> [TASK DESCRIPTION]
Retype only what runs from the beginning of the data through the line with "9: (95, 69)"; please omit the pictures and keep every line exact.

> [MATERIAL PROVIDED]
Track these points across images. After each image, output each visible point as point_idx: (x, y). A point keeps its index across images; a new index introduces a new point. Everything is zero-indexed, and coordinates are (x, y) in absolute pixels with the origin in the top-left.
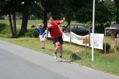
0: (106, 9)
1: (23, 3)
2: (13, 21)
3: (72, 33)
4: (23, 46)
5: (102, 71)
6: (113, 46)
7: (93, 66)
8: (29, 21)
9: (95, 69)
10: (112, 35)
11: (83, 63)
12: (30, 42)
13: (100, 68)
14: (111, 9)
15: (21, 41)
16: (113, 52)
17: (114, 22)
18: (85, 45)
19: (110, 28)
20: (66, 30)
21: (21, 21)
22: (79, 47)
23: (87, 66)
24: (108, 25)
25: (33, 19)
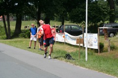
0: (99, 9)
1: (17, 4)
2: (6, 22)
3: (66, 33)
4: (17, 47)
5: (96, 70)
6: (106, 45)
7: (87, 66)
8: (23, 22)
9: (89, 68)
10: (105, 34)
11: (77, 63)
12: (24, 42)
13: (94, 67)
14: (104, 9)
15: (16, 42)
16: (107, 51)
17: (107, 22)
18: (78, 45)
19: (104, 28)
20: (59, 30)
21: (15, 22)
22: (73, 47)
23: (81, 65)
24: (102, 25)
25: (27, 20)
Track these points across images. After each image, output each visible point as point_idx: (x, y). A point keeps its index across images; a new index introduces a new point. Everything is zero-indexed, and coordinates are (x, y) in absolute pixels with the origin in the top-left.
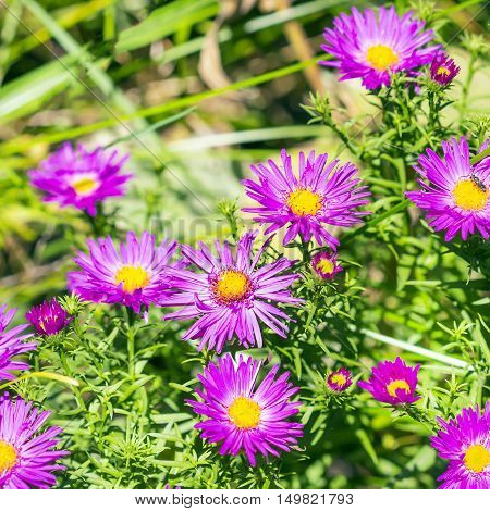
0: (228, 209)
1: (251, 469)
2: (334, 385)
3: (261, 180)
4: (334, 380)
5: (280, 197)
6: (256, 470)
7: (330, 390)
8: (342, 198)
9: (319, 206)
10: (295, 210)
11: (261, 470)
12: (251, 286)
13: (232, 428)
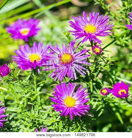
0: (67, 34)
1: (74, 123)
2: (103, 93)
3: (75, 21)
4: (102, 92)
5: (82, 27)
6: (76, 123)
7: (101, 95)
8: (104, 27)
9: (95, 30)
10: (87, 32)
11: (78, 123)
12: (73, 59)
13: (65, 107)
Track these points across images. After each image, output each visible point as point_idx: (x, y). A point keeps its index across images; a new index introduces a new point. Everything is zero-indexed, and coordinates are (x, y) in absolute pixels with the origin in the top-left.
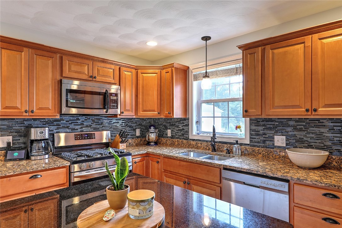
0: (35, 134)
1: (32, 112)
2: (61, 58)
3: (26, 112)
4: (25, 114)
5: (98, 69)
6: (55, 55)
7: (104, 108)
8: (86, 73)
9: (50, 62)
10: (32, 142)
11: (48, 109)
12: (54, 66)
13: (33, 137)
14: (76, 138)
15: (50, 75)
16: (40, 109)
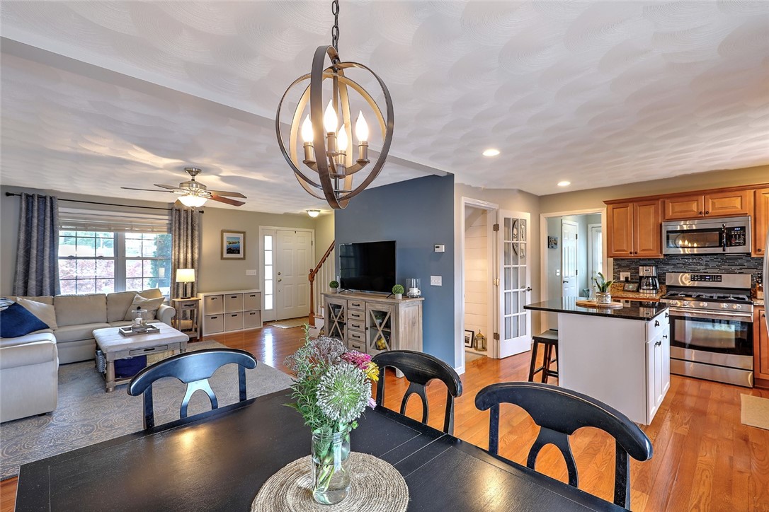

> [WRITTEN ANSWER]
Track these points across images. After each image, output each visible point as point_idx: (x, y). A point keeps its index across images; a new index introduces a new point. Everything is zero-indexed, and coordinates are (x, y) in absolute pixels with the origin in the top-left.
0: (106, 9)
1: (23, 3)
2: (13, 21)
3: (72, 33)
4: (23, 46)
5: (102, 71)
6: (113, 46)
7: (93, 66)
8: (29, 21)
9: (95, 69)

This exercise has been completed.